▶ _Raw data_:
#####

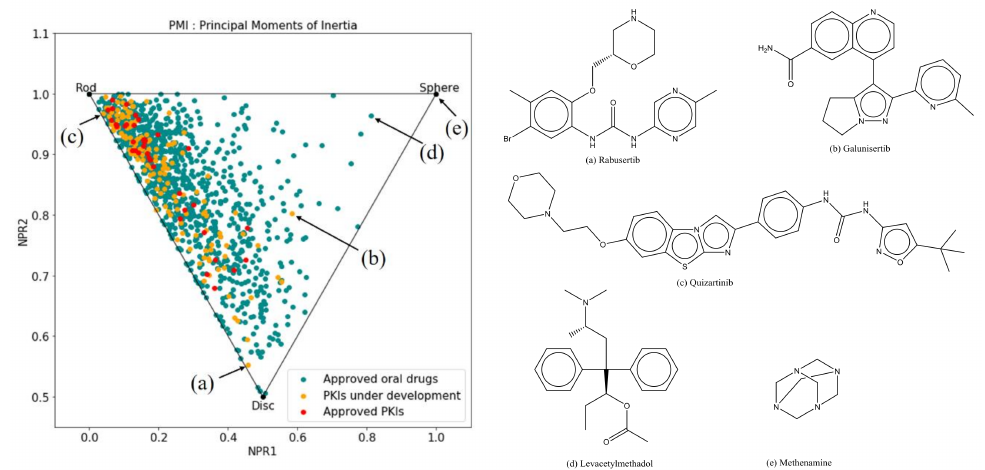
Figure 7. Principal Moments of Inertia (PMI) plot of orally approved drugs (in green) and PKIs (in yellow and red). Compounds a , b and c represent the extreme shape of the PKI dataset. Compounds d and e are the most spherical oral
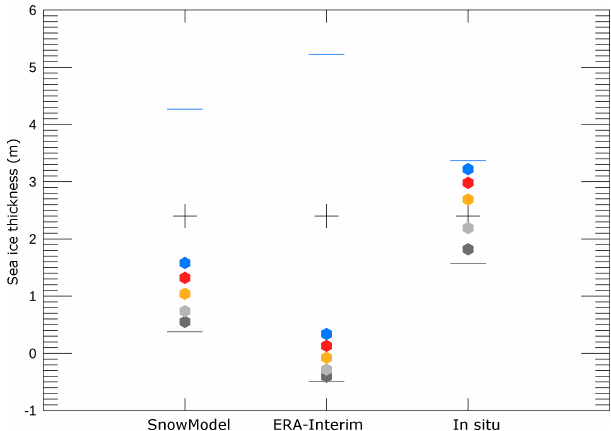
Figure 6. The range in CS-2-derived sea ice thickness in Novem- ber using snow inputs from SnowModel and ERA-I compared to snow input from in situ interpolated snow depths. Thickness de- rived from Eqs. (1) and (2) are shown with the grey and blue lines respectively and for Eq. (3) the dots are colour coded for different penetration depths ( P d ): dark grey is 0.02m, light grey is 0.05m, orange is 0.10m, red is 0.15m and blue is 0.20m. Black plus signs show in situ “mass-equivalent thickness”. This comparison is pro- duced from all CS-2 data height retrievals available over the in situ measurement area in November ( n =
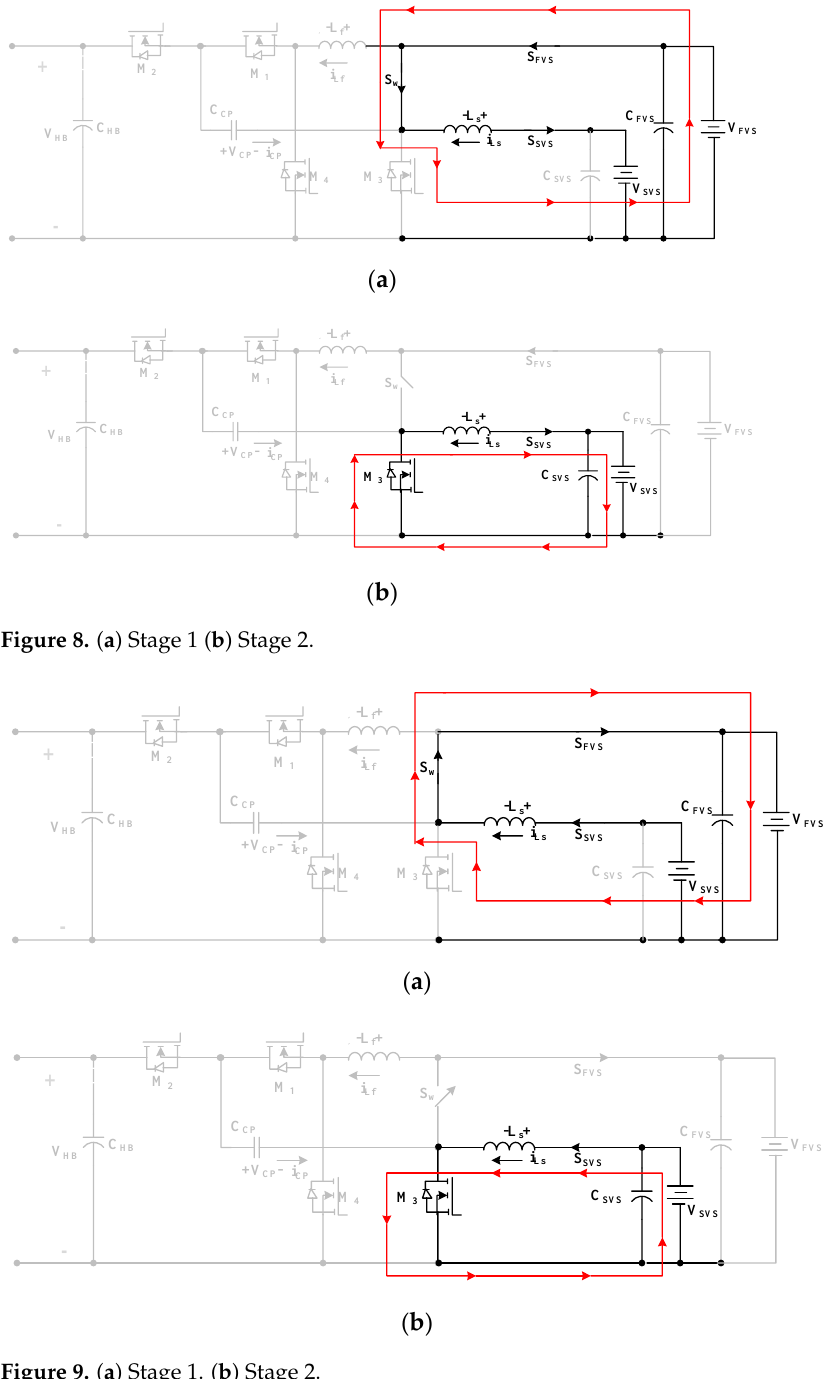
Figure 9. ( a ) Stage 1. ( b ) Stage 2.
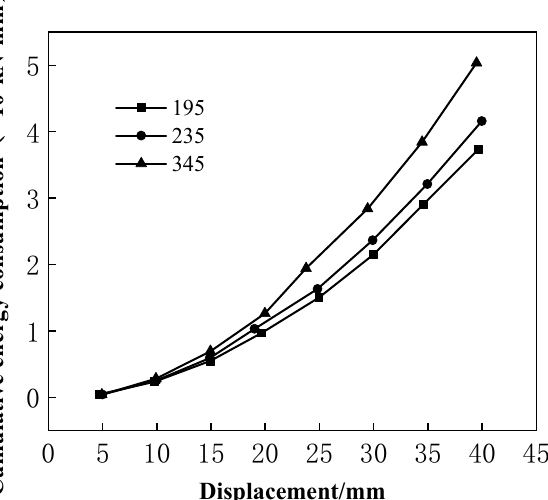
( b ) Figure 17. Hysteretic curve and skeleton curve under different energy dissipation ring strength. ( a ) Hysteretic curve. ( b ) Skeleton curve. In the elastic stage of the first loading, it can be seen that the hysteretic curves and skeleton curves of PSCFST piers with different material strengths of energy dissipation rings basically coincide, indicating that the overall stiffness has nothing to do with the material strength when it does not enter the damage stage at the beginning. The slip sec- tion of unloading is basically the same, indicating that the influence of material strength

#####

▶ _To do_:
Review the material and copy each line in which the word "different" appears.

▶ _Answer section_:
Figure 6. The range in CS-2-derived sea ice thickness in Novem- ber using snow inputs from SnowModel and ERA-I compared to snow input from in situ interpolated snow depths. Thickness de- rived from Eqs. (1) and (2) are shown with the grey and blue lines respectively and for Eq. (3) the dots are colour coded for different penetration depths ( P d ): dark grey is 0.02m, light grey is 0.05m, orange is 0.10m, red is 0.15m and blue is 0.20m. Black plus signs show in situ “mass-equivalent thickness”. This comparison is pro- duced from all CS-2 data height retrievals available over the in situ measurement area in November ( n =
( b ) Figure 17. Hysteretic curve and skeleton curve under different energy dissipation ring strength. ( a ) Hysteretic curve. ( b ) Skeleton curve. In the elastic stage of the first loading, it can be seen that the hysteretic curves and skeleton curves of PSCFST piers with different material strengths of energy dissipation rings basically coincide, indicating that the overall stiffness has nothing to do with the material strength when it does not enter the damage stage at the beginning. The slip sec- tion of unloading is basically the same, indicating that the influence of material strength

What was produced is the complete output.